The names of the diseases have varied according to knowledge. But more often, it is ignorance that has contributed to the waltz of names, particularly in psychiatry. The semantics of hysteria are certainly the most facetious.

This disease which the ancients attributed to the wandering of the uterus remained exclusively feminine until Freud’s picturesque castration complex. Then, it was finally accepted that it might also be male, but the penis, testicles and prostate were never suspected of being the cause.

Its neurological symptoms are very impressive: paralysis, convulsions, blindness, aphasia, syncope, dysphagia, sensory deficits, pain, etc. But since no neurological lesions were ever found, they were called somatomorphic disorders, a catch-all term to signify their resemblance to somatic disorders.

Tetany was the name given to the attacks of Augustine, the famous hysteric that Charcot exhibited in his university theater. This tetany became spasmophilia, then finally “panic attack”, a psychiatric disorder now detached from the hysterical register.

The pains of hysteria have long been confused with those of fibromyalgia, a new diagnosis which has also known various names: psychogenic rheumatism, polyenteropathy, chronic muscular rheumatism, fibrositis, myalgic encephalomyelitis. The current term is “diffuse idiopathic polypain syndrome” or SPID. Note here the adjective psychogenic and the prefix “idio” meaning that the cause is unknown. Finally a confession.

Fatigue, attention and concentration problems have been confused with chronic fatigue syndrome, now independent of hysteria.

Psychiatrists have modified hysteria to “conversion syndrome” to mean the conversion of a psychiatric disorder into a physical disorder.
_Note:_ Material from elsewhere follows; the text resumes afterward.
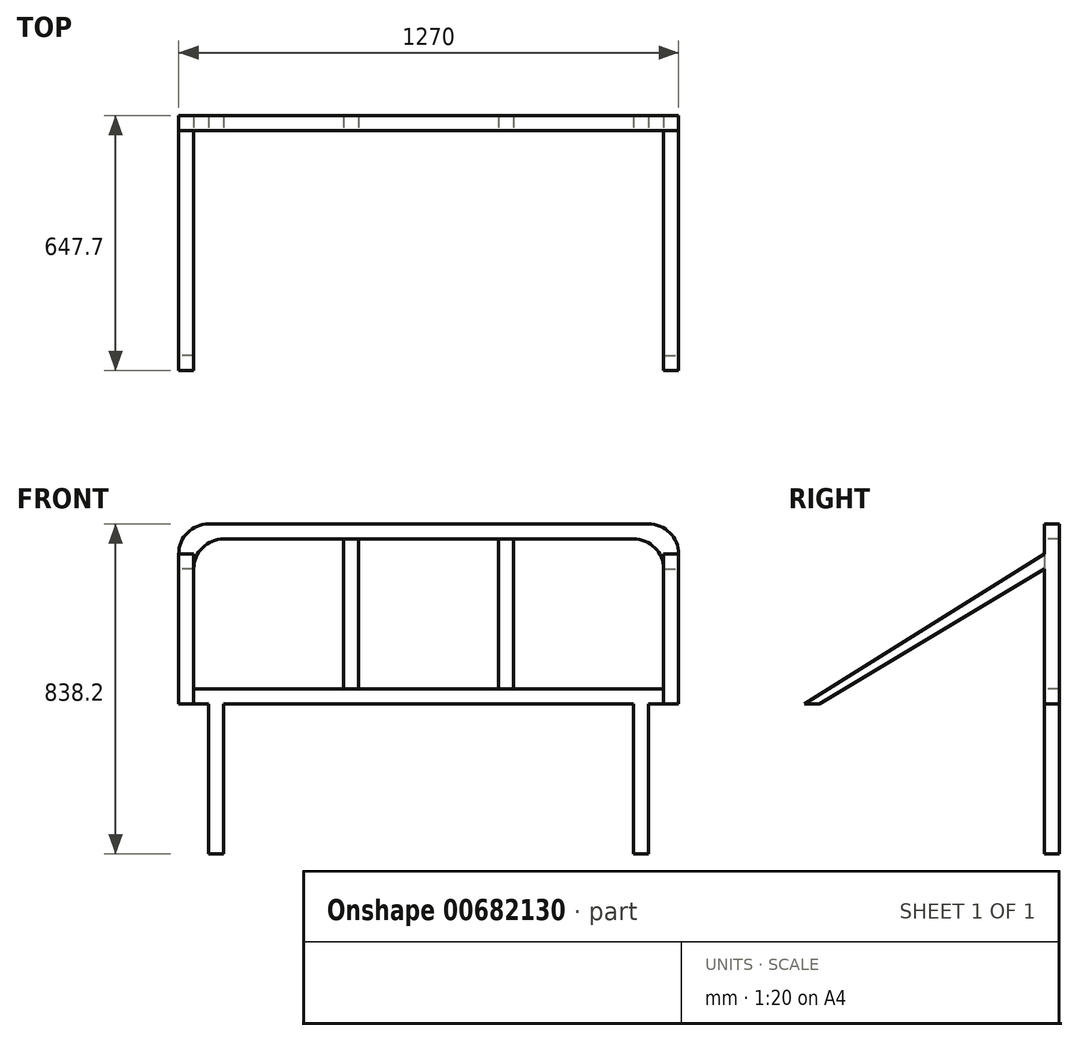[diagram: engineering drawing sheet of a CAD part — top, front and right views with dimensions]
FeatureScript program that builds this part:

An elegant admission of ignorance.

Modern medicine has insisted on dissociating the convulsions of hysteria from those of epilepsy, because the electroencephalogram is always normal. They were called “psychogenic non-epileptic seizures” or CNEP. More psychogenic.

The latest manual for the perfect psychiatrist has brought together this disparate group under the generic term functional neurological disorder or FND. “Functional” can be considered a synonym for “psychogenic” or “idiotic”, but less explicit!

Hysteria now has a scholarly explanation: an abnormal functioning of the central nervous system characterized by an alteration in the transmission of information between the brain regions involved in emotional regulation and self-representation on the one hand and the motor and sensory system on the other hand. Moving synthesis.

Let us have no doubt that the words and classifications of hysterical symptoms will still change for our literary happiness, because the semantics of ignorance is always more poetic than that of knowledge. Particularly in medicine.